● **Lista de tarefas**:
[1] Responda às perguntas abaixo com base no texto sobre saúde mental no trabalho.
(a) Que porcentagem dos trabalhadores brasileiros relatou sintomas frequentes de ansiedade no último ano, segundo a pesquisa da Fundação Oswaldo Cruz com a UFMG?
(b) Segundo pesquisas da Gallup, que parcela do clima de uma equipe é diretamente influenciada pela forma de liderar?
(c) Qual órgão revisou recentemente a NR-1?
[2] Imprima o trecho do texto sobre saúde mental no trabalho que começa com "Papel do líder" e segue até "reforça o mentor.", sem alterar nada.

Mesmo com números alarmantes, muitas organizações ainda estimulam uma cultura de silêncio. Sinais de estresse, exaustão e ansiedade são frequentemente ignorados ou até confundidos com engajamento. “Na maioria das vezes, os pedidos de ajuda não vêm em forma de palavras, mas de queda de energia, dificuldade de concentração, excesso de horas trabalhadas. Se a liderança não desenvolve empatia e presença, esses sinais passam despercebidos. E quando o sofrimento é silenciado, o risco é que se transforme em crise”, afirma o mentor de líderes, Flávio Lettieri.

A situação se agrava porque o trabalho ocupa cada vez mais espaço na vida das pessoas. A Pesquisa Nacional de Saúde Mental no Trabalho, realizada pela Fundação Oswaldo Cruz em parceria com a UFMG, mostrou que 30% dos trabalhadores brasileiros relataram sintomas frequentes de ansiedade no último ano. Entre os jovens, de 18 a 29 anos, o índice sobe para 40%. “Estamos diante de uma geração inteira que naturalizou a ideia de trabalhar sob pressão constante, como se viver exausto fosse sinal de sucesso. Esse modelo não é sustentável e cobra um preço alto”, analisa Lettieri.

Papel do líder

A liderança, nesse contexto, exerce papel decisivo. Pesquisas da consultoria Gallup indicam que 70% do clima de uma equipe é diretamente influenciado pela forma de liderar. Isso significa que chefias mais empáticas, que cultivam a escuta e validam sentimentos, têm impacto direto na redução de afastamentos e no aumento da produtividade saudável. “Empresas que criam espaços de escuta emocional não apenas cumprem a legislação, mas também protegem seu maior ativo: as pessoas. Mais do que prevenir afastamentos ou passivos trabalhistas, trata-se de salvar vidas”, reforça o mentor.

NR-1

Além do aspecto humano, há a dimensão legal. A Norma Regulamentadora nº 1 (NR-1),  que foi recentemente  revisada pelo Ministério do Trabalho, estabelece que todas as organizações implementem medidas de prevenção de riscos ocupacionais — e isso inclui os chamados riscos psicossociais. Na prática, companhias que ignoram a saúde mental do trabalhador poderão enfrentar multas, processos e perda de talentos. Lettieri destaca que “o cumprimento da lei precisa ser entendido como o mínimo. O passo seguinte é criar uma cultura organizacional que não apenas reaja a crises, mas previna o sofrimento antes que ele aconteça”.

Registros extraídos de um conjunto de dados
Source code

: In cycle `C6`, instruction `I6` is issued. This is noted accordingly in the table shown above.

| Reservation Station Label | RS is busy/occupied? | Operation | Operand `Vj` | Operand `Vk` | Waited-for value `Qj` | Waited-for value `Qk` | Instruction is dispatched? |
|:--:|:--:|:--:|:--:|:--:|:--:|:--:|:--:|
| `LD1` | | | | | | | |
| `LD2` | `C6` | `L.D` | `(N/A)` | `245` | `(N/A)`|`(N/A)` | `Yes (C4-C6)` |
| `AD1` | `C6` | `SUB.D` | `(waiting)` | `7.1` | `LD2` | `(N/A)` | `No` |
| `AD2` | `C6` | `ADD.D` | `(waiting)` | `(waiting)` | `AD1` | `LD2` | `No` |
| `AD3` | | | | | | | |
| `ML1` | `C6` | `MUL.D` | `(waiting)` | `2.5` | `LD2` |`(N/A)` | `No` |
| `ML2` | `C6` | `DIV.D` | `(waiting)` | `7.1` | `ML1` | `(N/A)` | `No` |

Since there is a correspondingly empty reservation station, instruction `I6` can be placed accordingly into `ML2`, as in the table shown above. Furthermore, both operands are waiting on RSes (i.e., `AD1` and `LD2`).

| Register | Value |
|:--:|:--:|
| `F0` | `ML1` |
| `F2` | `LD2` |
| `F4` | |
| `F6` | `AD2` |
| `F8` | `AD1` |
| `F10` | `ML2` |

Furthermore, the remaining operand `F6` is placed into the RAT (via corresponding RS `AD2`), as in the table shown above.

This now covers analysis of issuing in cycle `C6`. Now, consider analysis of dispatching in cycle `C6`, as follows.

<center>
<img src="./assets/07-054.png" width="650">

● **Respostas dadas**:
[1]
(a) 30% dos trabalhadores brasileiros.
(b) 70% do clima de uma equipe.
(c) O Ministério do Trabalho.

[2]
Papel do líder

A liderança, nesse contexto, exerce papel decisivo. Pesquisas da consultoria Gallup indicam que 70% do clima de uma equipe é diretamente influenciado pela forma de liderar. Isso significa que chefias mais empáticas, que cultivam a escuta e validam sentimentos, têm impacto direto na redução de afastamentos e no aumento da produtividade saudável. “Empresas que criam espaços de escuta emocional não apenas cumprem a legislação, mas também protegem seu maior ativo: as pessoas. Mais do que prevenir afastamentos ou passivos trabalhistas, trata-se de salvar vidas”, reforça o mentor.